ORDER OF REVERSAL AND REMAND
AmTrust North America, Inc. appeals from a district court order dismissing its complaint in a civil action. Eighth Judicial District Court, Clark County; Nadia Krall, Judge.
AmTrust, a workers’ compensation insurance company, paid Abraham Martinez-Saldiviar, an injured worker, insurance benefits following an industrial accident that occurred in August 2018. On July 23, 2020, AmTrust filed suit against respondent Park Industries, Inc. (Park), the company that made the machinery that injured Martinez-Saldiviar, alleging causes of action for negligence and strict products liability. In its complaint, AmTrust alleged both that it had a statutory lien encompassing its total incurred obligations to Martinez-Saldiviar and that it had “the right to subrogation to recover said obligations” from Park. Subsequently, on July 29, 2020, Martinez-Saldiviar filed a separate personal injury complaint against Park, and the two cases were consolidated in March 2021.
Park filed its answer to AmTrust's complaint on October 29, 2020. Martinez-Saldiviar conducted two early case conferences—one in November 2020, prior to the cases being consolidated and a second supplemental conference in June 2021, after the consolidation. With respect to the June 2021 supplemental case conference, Martinez-Saldiviar served a notice of the conference on Park, but not AmTrust. AmTrust took no independent action to conduct an early case conference at that point.
In July 2021, Park filed a motion to dismiss AmTrust's complaint, alleging that AmTrust failed to hold or attend an early case conference or file a case conference report as required by NRCP 16.1, despite the fact that Martinez-Saldiviar held two early case conferences in the companion matter. Park also argued that dismissal was warranted under NRCP 12(b)(5) because, although AmTrust had a statutory workers’ compensation lien on the proceeds from Martinez-Saldiviar's case, it could not maintain a cause of action for negligence or strict products liability. AmTrust opposed the motion and subsequently filed its early case conference disclosures in August 2021.

## TASK A:
Echo the lines of the records from the line with "Can you recover" to the line with "0.007076, -0.984796, 1.419632]]", including both of those lines.
The text and the records have no connection to each other.

## TASK MATERIAL:
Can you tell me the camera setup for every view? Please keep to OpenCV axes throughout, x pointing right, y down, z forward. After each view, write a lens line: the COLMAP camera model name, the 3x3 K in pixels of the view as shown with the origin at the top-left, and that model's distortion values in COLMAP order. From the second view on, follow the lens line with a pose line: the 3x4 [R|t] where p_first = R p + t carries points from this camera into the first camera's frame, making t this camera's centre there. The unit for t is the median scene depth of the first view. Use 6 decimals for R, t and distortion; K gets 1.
...
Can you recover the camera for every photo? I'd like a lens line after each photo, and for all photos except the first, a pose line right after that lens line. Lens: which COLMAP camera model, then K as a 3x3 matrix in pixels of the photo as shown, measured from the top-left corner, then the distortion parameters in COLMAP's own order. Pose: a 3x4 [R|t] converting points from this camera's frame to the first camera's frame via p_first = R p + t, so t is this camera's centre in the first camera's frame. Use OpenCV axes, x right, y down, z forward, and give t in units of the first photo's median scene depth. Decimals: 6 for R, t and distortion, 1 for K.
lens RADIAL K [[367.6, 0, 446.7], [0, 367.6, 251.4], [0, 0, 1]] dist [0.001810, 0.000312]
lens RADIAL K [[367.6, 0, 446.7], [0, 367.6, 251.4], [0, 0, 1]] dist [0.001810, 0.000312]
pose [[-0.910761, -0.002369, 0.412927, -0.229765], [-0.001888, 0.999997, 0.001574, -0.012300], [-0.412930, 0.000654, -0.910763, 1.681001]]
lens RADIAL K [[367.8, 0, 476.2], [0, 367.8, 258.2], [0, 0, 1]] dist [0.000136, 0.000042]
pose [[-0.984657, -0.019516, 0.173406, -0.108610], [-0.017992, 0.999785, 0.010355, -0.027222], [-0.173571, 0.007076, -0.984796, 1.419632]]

## TASK B:
Name every person and every company that the order of reversal and remand identifies by name.

## TASK SOLUTION A:
Can you recover the camera for every photo? I'd like a lens line after each photo, and for all photos except the first, a pose line right after that lens line. Lens: which COLMAP camera model, then K as a 3x3 matrix in pixels of the photo as shown, measured from the top-left corner, then the distortion parameters in COLMAP's own order. Pose: a 3x4 [R|t] converting points from this camera's frame to the first camera's frame via p_first = R p + t, so t is this camera's centre in the first camera's frame. Use OpenCV axes, x right, y down, z forward, and give t in units of the first photo's median scene depth. Decimals: 6 for R, t and distortion, 1 for K.
lens RADIAL K [[367.6, 0, 446.7], [0, 367.6, 251.4], [0, 0, 1]] dist [0.001810, 0.000312]
lens RADIAL K [[367.6, 0, 446.7], [0, 367.6, 251.4], [0, 0, 1]] dist [0.001810, 0.000312]
pose [[-0.910761, -0.002369, 0.412927, -0.229765], [-0.001888, 0.999997, 0.001574, -0.012300], [-0.412930, 0.000654, -0.910763, 1.681001]]
lens RADIAL K [[367.8, 0, 476.2], [0, 367.8, 258.2], [0, 0, 1]] dist [0.000136, 0.000042]
pose [[-0.984657, -0.019516, 0.173406, -0.108610], [-0.017992, 0.999785, 0.010355, -0.027222], [-0.173571, 0.007076, -0.984796, 1.419632]]

## TASK SOLUTION B:
AmTrust North America, Inc.
Nadia Krall
Abraham Martinez-Saldiviar
Park Industries, Inc.